Papa is a natural fit for the annual holiday show at the Silverthorne Pavilion, which has also hosted comics like Paul Reiser, Kevin Nealon and Jim Breuer. Papa starred in NBC’s “The Marriage Ref” and has a wealth of observational material rooted in family topics. In addition to settling marriage disputes for two seasons, Papa is a regular on “The Late Show with Stephen Colbert” and “Conan.” He also has his own podcast and SiriusXM show, “Come to Papa,” where each week he chats with guests like Mel Brooks, Jerry Seinfeld, Amy Schumer, John Mulaney and others.
Yet Papa’s favorite work is touring the road and performing stand-up. To him, interacting with a live audience can’t be beat.
“It’s different every single night. And you’re totally alone, in the best way. No one ever looks over what you’re going to say. Nobody tells you you can’t do this. It’s just such a pure, innocent, ‘I create, I deliver to you, you tell me whether you like it and we’ll make a night of it.’ That to me is the best.”

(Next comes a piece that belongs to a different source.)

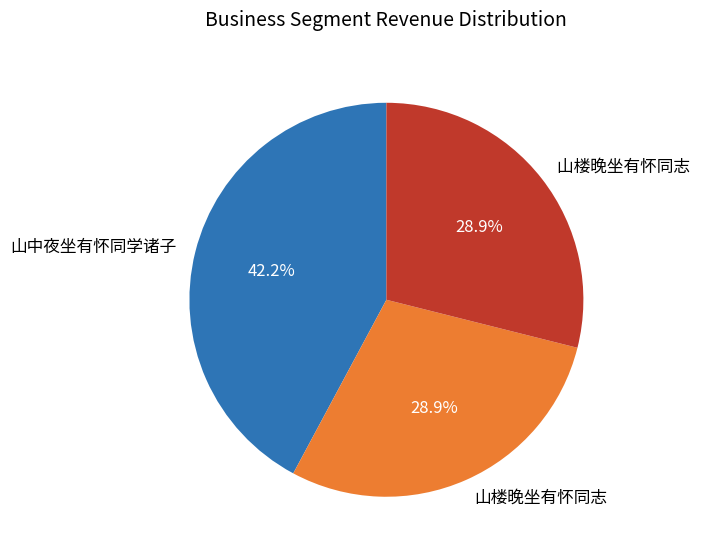

Count the number of slices in the pie.

3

Papa doesn’t see traveling constantly as particularly lonely when he performs with friends and colleagues. He considers himself lucky to not be forced to stay on the road for money, having the opportunity for other sources of income such as his 2018 book “Your Dad Stole My Rake: And Other Family Dilemmas.” The hardest part is being away from his wife and two teenage daughters, so he balances work the best he can before they go off to college.
“When I was starting out as a young comic I realized it couldn’t be the only thing you do,” he said. “The biggest trick is to try and not go for long periods of time. So if I can go for two days and then be home, there’s no effect. I try to limit when I go from one gig to another to a meeting in New York and then hit another. Anything over a week starts to feel weird.”

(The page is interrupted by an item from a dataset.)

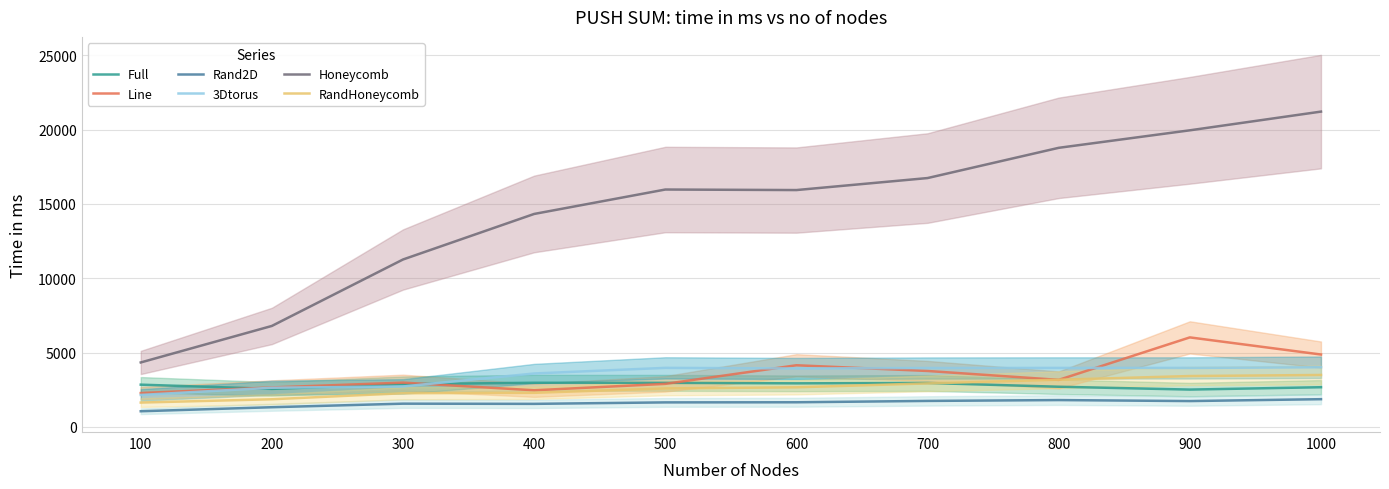

What are all the series names shown in the legend?

Full, Line, Rand2D, 3Dtorus, Honeycomb, RandHoneycomb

Papa knew he wanted to be a comedian since he was a kid. During the summer in seventh grade he went to two different friend’s houses and listened to two different inspirational comedy albums: “Let’s Get Small” by Steve Martin and “Class Clown” by George Carlin.

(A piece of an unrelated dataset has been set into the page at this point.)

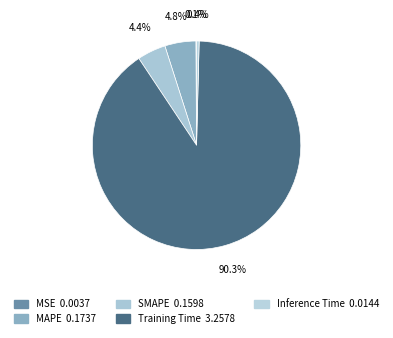

What percentage is NOT represented by Training Time?

9.7%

“That was the first time I realized funny was actually like, something you could do for a living. Everyone in my life just had jobs.”
His mother and father, who respectively worked in an ad agency and as a salesman, were supportive of Papa, but wanted him to at least go to college. “So I went to Rider University in New Jersey, which was a business school, but I just spent all of my time in the theater. It was like my undeclared major.”
In 1993 he had his first stand-up gig at an open mic in New York where he was allotted five minutes in exchange for buying drinks and bringing friends. From there, it snowballed and eventually his first big break came when he toured with Jerry Seinfeld.
“It was right off of his show so people were like ‘Oh, I guess we should take a closer look at this guy’ — but more than that it was like how to be a comedian and how to write. This was a craft and you could get better at it, if you worked very hard. That, to me, was the most important thing I got from him.”
Now more than 20 years later he is the head writer of “Live From Here,” the latest incarnation of NPR’s “A Prairie Home Companion” variety show that’s now hosted by mandolinist Chris Thile. Papa saw his own podcast as a sort of comedy version of “A Prairie Home Companion,” so when a mutual friend connected the two he didn’t hesitate at the opportunity to be a part of the show.
In addition to the writing, he performs a weekly monologue on the show called “Out Here in America,” which serves as a nice antidote to the sometimes isolating tour life.
“Now you’re like with this group of 25 people and some are world-renowned musicians like John Prine and Randy Newman … it’s just blast. Every show I’m concentrating on the comedy but then writing down the setlist of everybody and then download all the music on Spotify.”
A stroke of luck similar to being connected with Thile is what led Papa to host the new Food Network show “Baked.” For Papa, baking started as a simple hobby with sourdough bread. He has since branched out to goods like scones, bagels and more — he was being interviewed via the phone while at the grocery store buying yogurt to make flatbread.
Papa once mentioned his passion project on a podcast which then lead the television network to reach out to him. Now he visits local bakeries across the country and highlights what makes them special. To him the remarkable thing about the shops is how they become focal points for the community.
“The cool part for me is I get to learn how to make the baked goods. But the people, to me, are the most fun. These are stories of someone who decides to get rid of what they were doing and go into baking — they’re usually good people. Not a lot of bad people decide that they’re going to make cookies for the village. They really put their heart and soul into it. That really makes the difference between commercial baked goods.”
Those hungry for a fresh batch of jokes should not miss Papa’s performance tonight.